Inhibition of Carbohydrate Digestive Enzymes by a Complementary Essential Oil Blend: In Silico and Mixture Design Approaches

El Hassania Loukili ^1* Mouhcine Fadil ² Amal Elrherabi ³ Mohammed Er-Rajy ² Mohamed Taibi ³ Khalil Azzaoui ² Rachid Salghi ⁴ Rachid Sabbahi ^4* Mohammed M Alanazi ⁵ Larbi Rhazi ⁶ Aleksandar Széchenyi ⁷ Mohamed Siaj ⁸ Belkheir Hammouti ¹

• ¹ Euromed University, Fez, Fes-Meknes, Morocco
• ² Sidi Mohamed Ben Abdellah University, Fes, Morocco
• ³ Mohamed Premier University, Oujda, Morocco
• ⁴ Université Ibn Zohr, Agadir, Souss-Massa, Morocco
• ⁵ King Saud University, Riyadh, Riyadh, Saudi Arabia
• ⁶ UniLaSalle, Beauvais, Hauts-de-France, France
• ⁷ University of Pécs, Pécs, Baranya, Hungary
• ⁸ Université du Québec à Montréal, Montreal, Quebec, Canada

The increasing demand for natural alternatives in diabetes treatment has focused attention on plant-derived metabolites, particularly essential oils (EOs) with bioactive properties. This study aims to optimize an EO mixture to inhibit two key enzymes involved in glucose digestion: pancreatic α-amylase and intestinal α-glucosidase. The EOs tested were extracted from three Moroccan medicinal plants: false yellowhead (Inula viscosa L.), rose geranium (Pelargonium graveolens L'Hér.), and lemongrass (Cymbopogon citratus (DC.) Stapf.).
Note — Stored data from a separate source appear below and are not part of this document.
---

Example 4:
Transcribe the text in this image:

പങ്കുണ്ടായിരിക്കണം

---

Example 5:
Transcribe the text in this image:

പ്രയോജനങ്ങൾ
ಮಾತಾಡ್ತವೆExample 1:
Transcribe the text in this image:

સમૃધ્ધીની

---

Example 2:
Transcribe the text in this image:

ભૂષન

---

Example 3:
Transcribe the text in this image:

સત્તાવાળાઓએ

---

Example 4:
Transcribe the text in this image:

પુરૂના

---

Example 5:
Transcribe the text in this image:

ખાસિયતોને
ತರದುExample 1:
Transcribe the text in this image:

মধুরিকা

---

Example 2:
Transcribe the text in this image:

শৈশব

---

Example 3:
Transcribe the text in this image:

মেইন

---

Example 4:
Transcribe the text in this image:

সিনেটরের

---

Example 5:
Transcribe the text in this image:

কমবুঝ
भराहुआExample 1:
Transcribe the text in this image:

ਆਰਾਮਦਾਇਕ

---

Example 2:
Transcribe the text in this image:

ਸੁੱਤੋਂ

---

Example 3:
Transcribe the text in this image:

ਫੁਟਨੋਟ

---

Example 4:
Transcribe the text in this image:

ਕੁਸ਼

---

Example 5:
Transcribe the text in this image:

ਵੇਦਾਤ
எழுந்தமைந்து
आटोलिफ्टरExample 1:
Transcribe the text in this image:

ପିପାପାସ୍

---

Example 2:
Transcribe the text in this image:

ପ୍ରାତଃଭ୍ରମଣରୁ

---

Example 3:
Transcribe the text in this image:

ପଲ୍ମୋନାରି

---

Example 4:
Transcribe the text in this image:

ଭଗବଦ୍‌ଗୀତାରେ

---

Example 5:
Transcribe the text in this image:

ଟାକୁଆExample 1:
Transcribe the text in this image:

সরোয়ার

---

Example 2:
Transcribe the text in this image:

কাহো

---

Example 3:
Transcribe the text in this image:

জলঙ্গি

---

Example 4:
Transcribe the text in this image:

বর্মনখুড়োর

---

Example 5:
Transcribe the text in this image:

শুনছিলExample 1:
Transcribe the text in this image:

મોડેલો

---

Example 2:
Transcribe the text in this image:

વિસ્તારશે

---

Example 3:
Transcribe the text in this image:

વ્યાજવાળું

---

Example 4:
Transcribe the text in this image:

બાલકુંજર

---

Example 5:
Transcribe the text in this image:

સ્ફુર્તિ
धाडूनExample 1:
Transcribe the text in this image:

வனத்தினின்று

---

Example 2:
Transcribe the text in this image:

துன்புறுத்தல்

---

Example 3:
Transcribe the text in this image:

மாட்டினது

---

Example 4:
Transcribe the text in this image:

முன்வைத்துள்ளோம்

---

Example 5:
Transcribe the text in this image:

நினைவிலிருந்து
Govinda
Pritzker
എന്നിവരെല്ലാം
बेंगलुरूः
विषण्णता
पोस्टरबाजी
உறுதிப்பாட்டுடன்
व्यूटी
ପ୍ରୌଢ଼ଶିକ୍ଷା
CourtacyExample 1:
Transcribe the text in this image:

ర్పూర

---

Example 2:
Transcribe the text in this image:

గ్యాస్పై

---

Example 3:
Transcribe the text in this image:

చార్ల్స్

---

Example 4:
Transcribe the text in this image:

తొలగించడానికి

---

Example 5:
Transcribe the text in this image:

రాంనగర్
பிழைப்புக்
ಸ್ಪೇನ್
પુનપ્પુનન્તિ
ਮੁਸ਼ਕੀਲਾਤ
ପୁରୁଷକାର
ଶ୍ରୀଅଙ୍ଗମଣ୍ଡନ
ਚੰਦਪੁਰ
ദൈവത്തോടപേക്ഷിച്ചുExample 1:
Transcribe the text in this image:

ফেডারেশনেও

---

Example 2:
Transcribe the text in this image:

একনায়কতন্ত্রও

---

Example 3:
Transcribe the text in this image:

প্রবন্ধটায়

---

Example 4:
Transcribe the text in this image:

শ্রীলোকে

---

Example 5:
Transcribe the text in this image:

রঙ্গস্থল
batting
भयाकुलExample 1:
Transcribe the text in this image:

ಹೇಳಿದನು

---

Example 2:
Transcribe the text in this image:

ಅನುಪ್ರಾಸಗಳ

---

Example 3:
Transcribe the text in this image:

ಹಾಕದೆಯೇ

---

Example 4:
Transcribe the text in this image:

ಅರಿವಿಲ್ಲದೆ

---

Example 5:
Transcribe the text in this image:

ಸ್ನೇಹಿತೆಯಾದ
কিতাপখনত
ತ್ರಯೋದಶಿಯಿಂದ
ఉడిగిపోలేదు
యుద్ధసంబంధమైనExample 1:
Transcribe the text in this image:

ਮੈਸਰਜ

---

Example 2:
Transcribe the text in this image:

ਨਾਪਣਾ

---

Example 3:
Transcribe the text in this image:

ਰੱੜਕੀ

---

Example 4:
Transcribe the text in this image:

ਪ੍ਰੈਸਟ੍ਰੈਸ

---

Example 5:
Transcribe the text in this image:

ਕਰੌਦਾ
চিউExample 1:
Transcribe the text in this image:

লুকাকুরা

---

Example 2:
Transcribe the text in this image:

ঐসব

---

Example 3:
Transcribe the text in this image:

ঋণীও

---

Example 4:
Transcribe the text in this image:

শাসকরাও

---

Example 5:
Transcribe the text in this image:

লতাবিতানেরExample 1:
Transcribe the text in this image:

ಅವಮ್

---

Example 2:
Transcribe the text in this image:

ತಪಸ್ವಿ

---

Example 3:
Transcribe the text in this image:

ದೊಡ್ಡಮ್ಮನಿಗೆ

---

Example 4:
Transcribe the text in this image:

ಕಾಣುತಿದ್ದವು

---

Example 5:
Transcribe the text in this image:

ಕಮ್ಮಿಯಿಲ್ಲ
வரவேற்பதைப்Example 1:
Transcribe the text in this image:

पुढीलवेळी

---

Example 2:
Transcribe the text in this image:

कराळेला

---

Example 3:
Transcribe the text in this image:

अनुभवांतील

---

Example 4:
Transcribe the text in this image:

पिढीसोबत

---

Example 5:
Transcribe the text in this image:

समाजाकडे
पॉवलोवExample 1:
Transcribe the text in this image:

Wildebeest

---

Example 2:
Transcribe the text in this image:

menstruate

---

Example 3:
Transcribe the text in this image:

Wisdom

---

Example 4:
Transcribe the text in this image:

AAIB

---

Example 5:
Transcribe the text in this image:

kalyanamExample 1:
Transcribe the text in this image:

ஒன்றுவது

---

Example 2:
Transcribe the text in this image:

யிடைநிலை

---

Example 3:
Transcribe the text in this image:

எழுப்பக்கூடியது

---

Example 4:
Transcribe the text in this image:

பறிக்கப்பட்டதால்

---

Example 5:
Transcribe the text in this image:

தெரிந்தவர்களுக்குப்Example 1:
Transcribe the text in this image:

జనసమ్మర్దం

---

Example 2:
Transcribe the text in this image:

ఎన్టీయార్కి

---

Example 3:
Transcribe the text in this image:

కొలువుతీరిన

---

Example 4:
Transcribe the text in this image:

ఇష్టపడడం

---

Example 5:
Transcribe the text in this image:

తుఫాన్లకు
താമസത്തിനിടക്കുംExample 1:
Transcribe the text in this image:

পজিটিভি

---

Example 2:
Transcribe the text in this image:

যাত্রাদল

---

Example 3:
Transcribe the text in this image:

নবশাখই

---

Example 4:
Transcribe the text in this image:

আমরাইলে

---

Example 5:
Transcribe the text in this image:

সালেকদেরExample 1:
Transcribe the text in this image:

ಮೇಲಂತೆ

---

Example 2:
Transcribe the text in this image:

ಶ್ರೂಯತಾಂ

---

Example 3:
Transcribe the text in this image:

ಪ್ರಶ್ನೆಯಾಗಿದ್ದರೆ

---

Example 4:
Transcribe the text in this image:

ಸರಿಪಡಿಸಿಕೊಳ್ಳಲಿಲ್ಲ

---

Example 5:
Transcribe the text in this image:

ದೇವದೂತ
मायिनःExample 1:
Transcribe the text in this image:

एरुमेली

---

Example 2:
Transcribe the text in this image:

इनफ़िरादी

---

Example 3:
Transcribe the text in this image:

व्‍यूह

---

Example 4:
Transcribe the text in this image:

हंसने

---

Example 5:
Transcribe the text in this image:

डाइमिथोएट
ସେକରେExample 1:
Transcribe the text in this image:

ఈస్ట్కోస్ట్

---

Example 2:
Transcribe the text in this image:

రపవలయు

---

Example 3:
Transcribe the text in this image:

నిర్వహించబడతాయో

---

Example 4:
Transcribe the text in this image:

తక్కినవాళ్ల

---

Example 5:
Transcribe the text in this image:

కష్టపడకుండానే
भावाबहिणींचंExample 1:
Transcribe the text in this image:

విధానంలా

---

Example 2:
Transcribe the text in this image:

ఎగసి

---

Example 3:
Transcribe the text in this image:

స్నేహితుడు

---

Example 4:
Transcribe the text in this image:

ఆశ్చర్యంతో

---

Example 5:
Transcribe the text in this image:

The Gas chromatography coupled with mass spectrometry (GC-MS) analysis identified 32 metabolites in P. graveolens, with citronellol (18.67 %), eucalyptol (13.30 %), and 2-octen-1-ol (8.12 %) as the major metabolites . In I. viscosa, 18 metabolites were found, dominated by 2-camphanol acetate (51.12 %) and camphol (19.32 %). C. citratus, contained 23 metabolites, with α-citral (24.70 %) and 2-isopropenyl-5-methylhex-4-enal (29.25 %) being the key metabolites. Using a statistical mixture design, different EO ratios were evaluated for their inhibitory effects on these enzymes, which play crucial roles in glucose absorption and postprandial glucose regulation. A complementary action was observed in specific EO combinations, significantly enhancing enzyme inhibition compared to individual oils. The optimal formulation for α-glucosidase inhibition was a binary mixture of 73 % C. citratus and 27 % P. graveolens. In comparison, the best blend for α-amylase inhibition consisted of 56 % P. graveolens and 44 % I. viscosa. Density functional theory (DFT) calculations supported these findings by elucidating the electronic properties of the key volatile metabolites and confirming their electrophilic nature and interaction potential with the enzymes. Molecular docking simulations further provided preliminary theoretical insights, suggesting that these phytochemicals may exhibit more substantial inhibitory effects than acarbose, a widely used antidiabetic drug. These findings suggest that optimized EO formulations hold significant potential as natural alternatives for managing hyperglycemia and developing novel therapies for diabetes.